恋する僕らのひみつ。




「そんなに結雨のこと愛してんのに、また他の男に取られてもいいのかよぉ?」



そう言って快は、ニヤニヤしながら人差し指で俺の頬をつつく。



「あのなぁ、だから俺は……」



「ホント、素直じゃないよなー湊は。どーしたもんかね?」



琥都はため息をついて、胸の前で腕を組む。



「どぉしましょうかねぇ~。後悔しても知らないよ?湊ちゃん」



俺は、頬をつついてくる快の手を振り払った。



「おまえら勝手に言ってろ」



「ねぇ、湊ちゃん?自分の胸に手をあてて、よ~く考えてみな?結雨の父親との約束がなかったら、結雨のこと守ろうと思わなかったか?大切に想ってなかったか?」



快に言われたとおり、自分の胸に手をあててみる。



「そこは素直に聞くんだな。
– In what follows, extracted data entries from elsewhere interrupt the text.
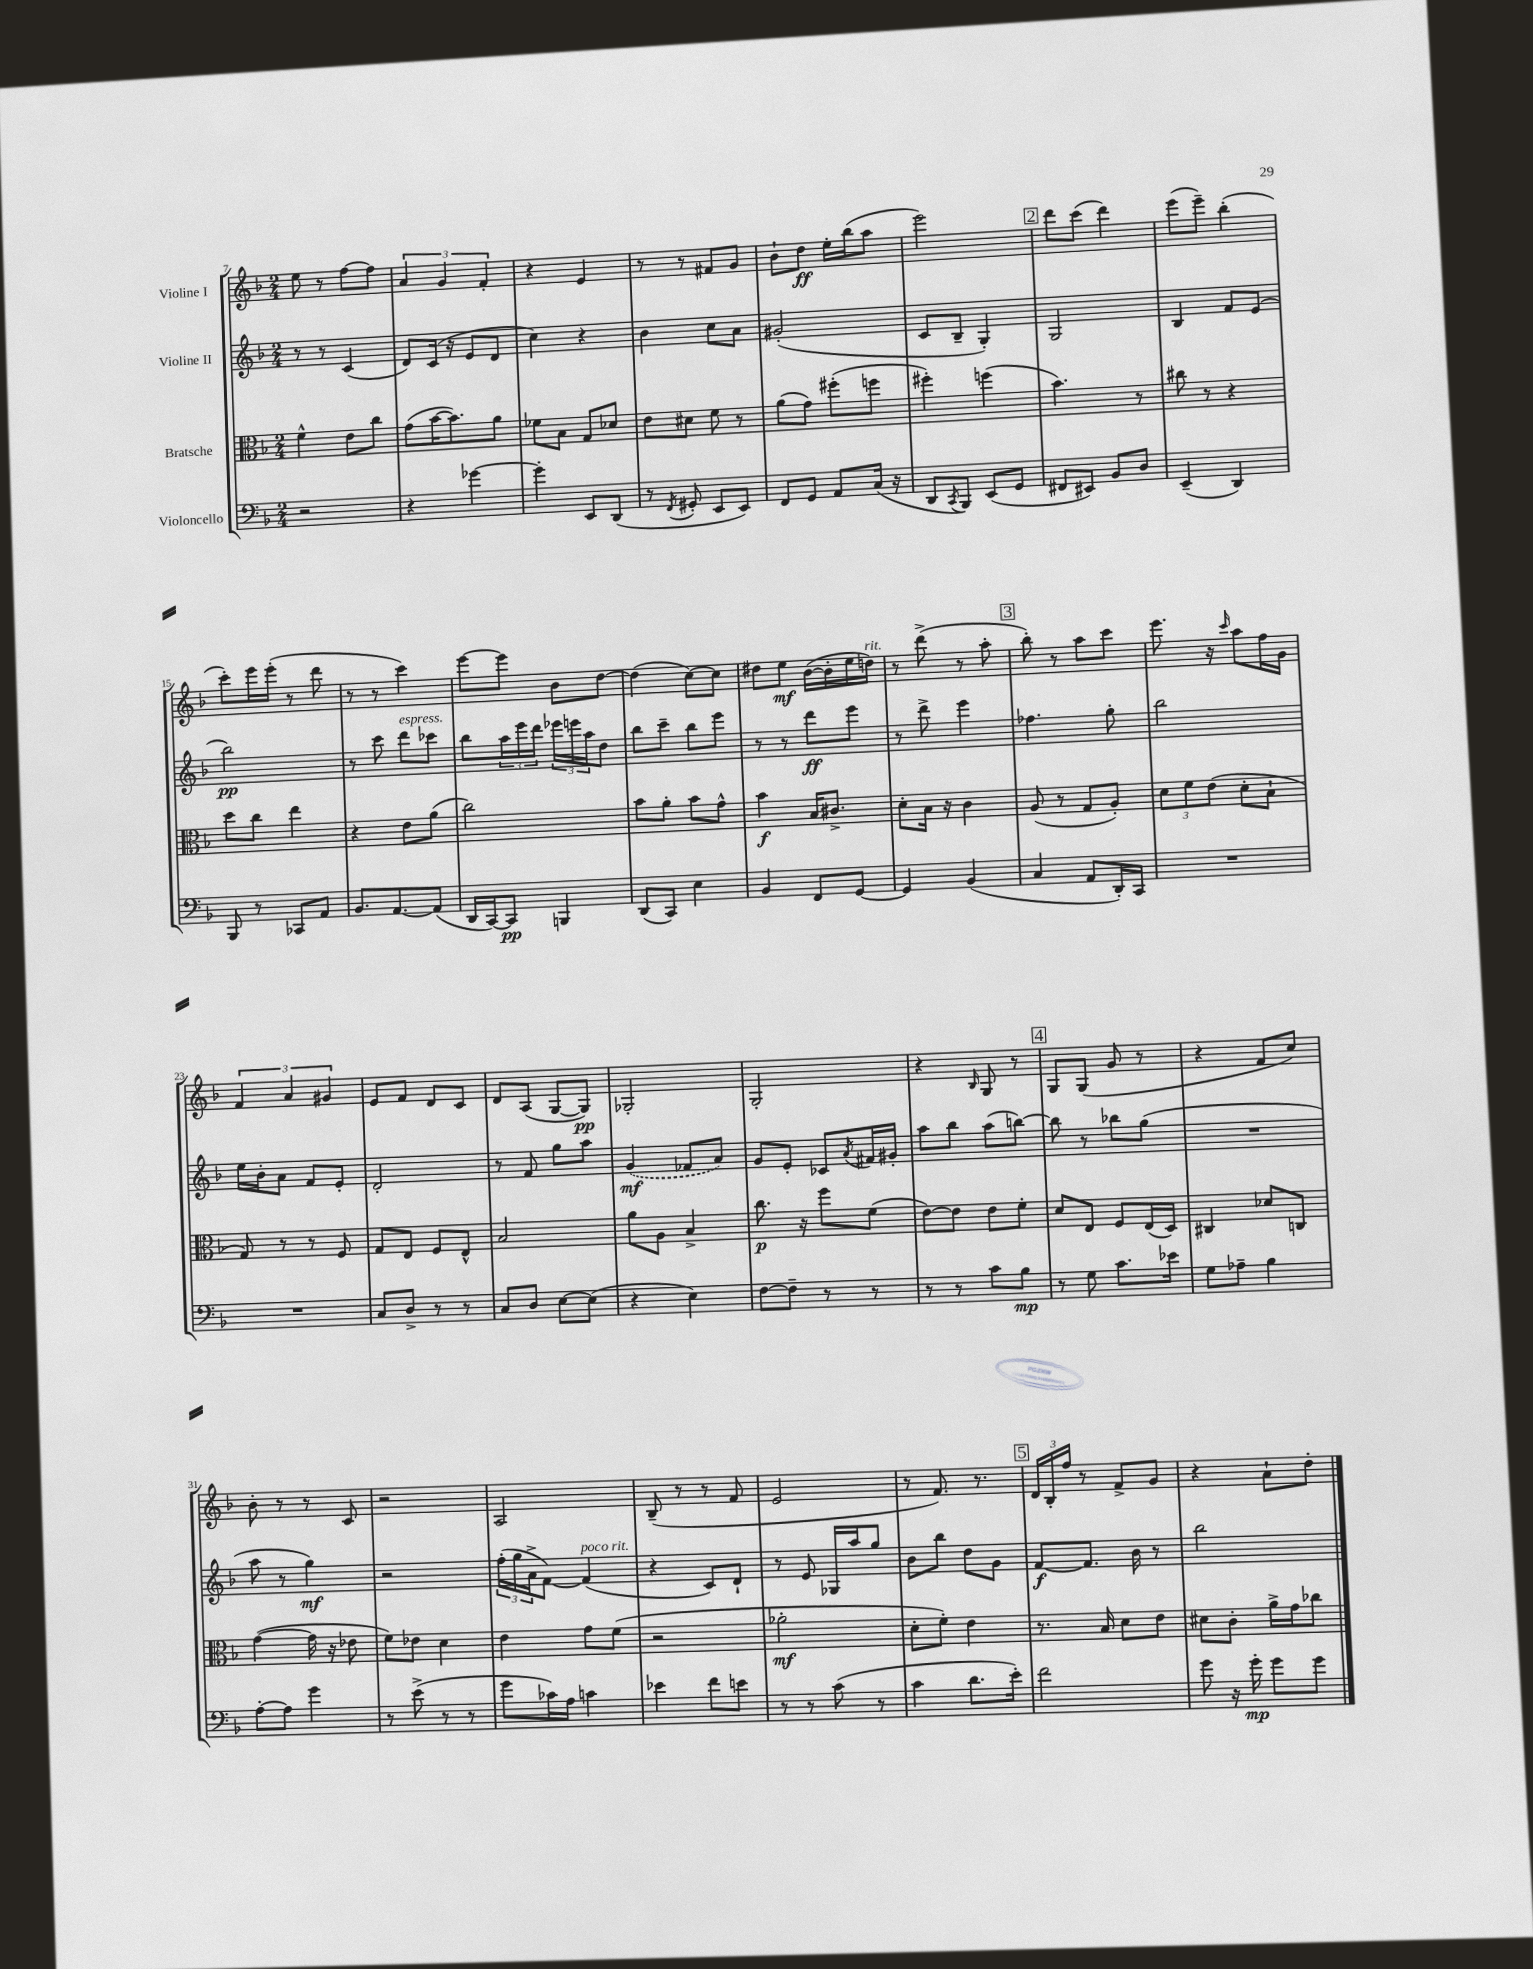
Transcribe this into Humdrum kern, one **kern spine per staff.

**kern	**kern	**kern	**kern
*staff4	*staff3	*staff2	*staff1
*clefF4	*clefC3	*clefG2	*clefG2
*k[b-]	*k[b-]	*k[b-]	*k[b-]
*M2/4	*M2/4	*M2/4	*M2/4
2r	4f^^	8r	8ee
.	.	8r	8r
.	8e	(4c	[8ff
.	8cc	.	8ff]
=	=	=	=
4r	(8g	8d)	6a
.	[16b-	(16c	.
.	.	.	6g
.	8.b-])	16r	.
[4g-	.	8e	.
.	.	.	6f'
.	8a	8d	.
=	=	=	=
4g-']	8f-	4cc)	4r
.	8B-	.	.
8EE	8G	4r	4e
(8DD	8d-	.	.
=	=	=	=
8r	8e	4b-	8r
8qFF	.	.	.
8GG#'	8d#	.	8r
8EE	8f	8cc	8f#
8EE)	8r	8a	8g
=	=	=	=
8FF	(8a	(2g#'	8b-`
8GG	8g)	.	8dd
8AA	(8ff#'	.	16ee'
.	.	.	(16bb-
(16C	8ff	.	8aa
16r	.	.	.
=	=	=	=
8DD	4ff#')	8c	2eee)
8qCC	.	.	.
8BBB-)	.	8B-~	.
(8EE	(4ff	4G')	.
8GG	.	.	.
=	=	=	=
8FF#	4.b-)	2G	8ddd
8EE#)	.	.	(8ccc
8BB-	.	.	4ddd)
8D	8r	.	.
=	=	=	=
(4EE~	8cc#	4B-	(8eee
.	8r	.	8eee~)
4DD)	4r	8f	(4bb-'
.	.	(8e	.
=	=	=	=
8BBB-	8dd	2bb-)	8ccc')
8r	8cc	.	16eee
.	.	.	(16eee'
8CC-	4ee	.	8r
8AA	.	.	8ddd
=	=	=	=
8.BB-	4r	8r	8r
.	.	8ccc	8r
[8.AA	.	.	.
.	8e	8ddd	4ccc)
(8AA]	(8a	8ccc-	.
=	=	=	=
16DD	2cc)	8bb-	[8eee
[16CC)	.	.	.
8CC]	.	24aa	8eee]
.	.	24eee	.
.	.	24ddd	.
4BBB	.	24eee-	8b-
.	.	24eee	.
.	.	24aa	.
.	.	8dd	[8dd
=	=	=	=
(8DD	8b-	8bb-	(4dd]
8CC)	8a'	8ccc~	.
4E	8b-	8bb-	[8cc)
.	8g^^	8eee	8cc]
=	=	=	=
4BB-	4b-	8r	8dd#
.	.	8r	8ee
8FF	16B-	8ddd	([16b-
.	8.c#^	.	16b-']
[8GG	.	8eee	16ee
.	.	.	16dd)
=	=	=	=
4GG]	8d'	8r	8r
.	16B-	8ddd^	(8ddd^
.	16r	.	.
(4BB-	4c	4eee	8r
.	.	.	8aa'
=	=	=	=
4C	(8A	4.ff-	8bb-')
.	8r	.	8r
8AA	8G	.	8aa
16DD')	8A')	8gg'	8ccc
16CC	.	.	.
=	=	=	=
2r	12d	2bb-	8.eee
.	12f	.	.
.	(12e	.	.
.	.	.	16r
.	.	.	16qqccc
.	8d'	.	8aa
.	8B-`	.	16ff
.	.	.	16g
=	=	=	=
2r	8G)	16ee	6f
.	.	16b-'	.
.	8r	8a	.
.	.	.	6a
.	8r	8f	.
.	.	.	6g#
.	8F	8e'	.
=	=	=	=
8C	8G	2d'	8e
8D^	8E	.	8f
8r	8F	.	8d
8r	8E^^	.	8c
=	=	=	=
8C	2B-	8r	8d
8D	.	8f	(8A
[8E	.	8gg	[8G
(8E]	.	8aa	8G])
=	=	=	=
4r	8a	(4g	2G-'
.	8A	.	.
4E)	4B-^	8f-	.
.	.	8a)	.
=	=	=	=
[8F	8.cc	8g	2G'
8F~]	.	8e'	.
.	16r	.	.
8r	8ff	8c-	.
.	.	8qa	.
8r	(8f	16f#	.
.	.	16g#'	.
=	=	=	=
8r	[8e)	8aa	4r
8r	8e]	8bb-	.
.	.	.	16qqB-
8c	8e	(8aa	8G
8B-	8f'	[8bb)	8r
=	=	=	=
8r	8d	8bb]	8G
8G	8E	8r	(8G
8.c	8F	8bb-	8g
.	(16E	(8gg	8r
16e-	16D)	.	.
=	=	=	=
8G	4C#	2r	4r
8A-~	.	.	.
4B-	8d-	.	8f
.	8C	.	8cc)
=	=	=	=
[8A'	([4g	8aa	8b-'
8A]	.	8r	8r
4g	16g]	4gg)	8r
.	16r	.	.
.	8e-	.	8c
=	=	=	=
8r	8f)	2r	2r
(8e^	8e-	.	.
8r	4d	.	.
8r	.	.	.
=	=	=	=
8g	4e	(24ff'	2A
.	.	24gg	.
.	.	24a^	.
16c-)	.	[8f)	.
16A	.	.	.
4c	8g	(4f]	.
.	(8f	.	.
=	=	=	=
4e-	2r	4r	(8B-~
.	.	.	8r
8f	.	8c)	8r
8e	.	8d`	8f
=	=	=	=
8r	2a-'	8r	2e
8r	.	8e	.
(8c	.	16G-	.
.	.	16aa	.
8r	.	8gg	.
=	=	=	=
4c	8d'	8b-	8r
.	8f')	8bb-	8.f)
8.d	4e	8dd	.
.	.	.	8.r
.	.	8g	.
16e')	.	.	.
=	=	=	=
2f	8.r	[8f	24d
.	.	.	24B-'
.	.	.	24ff
.	.	8.f]	8r
.	16B-	.	.
.	8d	.	8f^
.	.	16b-	.
.	8e	8r	8g
=	=	=	=
8g	8d#	2bb-	4r
16r	8c'	.	.
16g'	.	.	.
8g	16a^	.	8a`
.	16g	.	.
8g	8cc-	.	8dd'
==	==	==	==
*-	*-	*-	*-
胸に手をあてるとか、どーでもいい部分」



「うるせーよ、琥都」



あの約束がなかったらなんて、そんなこと一度も考えたこと……。



そのとき、遠くからくぼっちの叫ぶ声が聞こえてきた。



「湊、琥都、快ーっ!さっきからなにサボってんだー!ちゃんと走れー!単位やらんぞー」



……担任のくせに鬼だな。



いつまで走らせんだよ……ったく。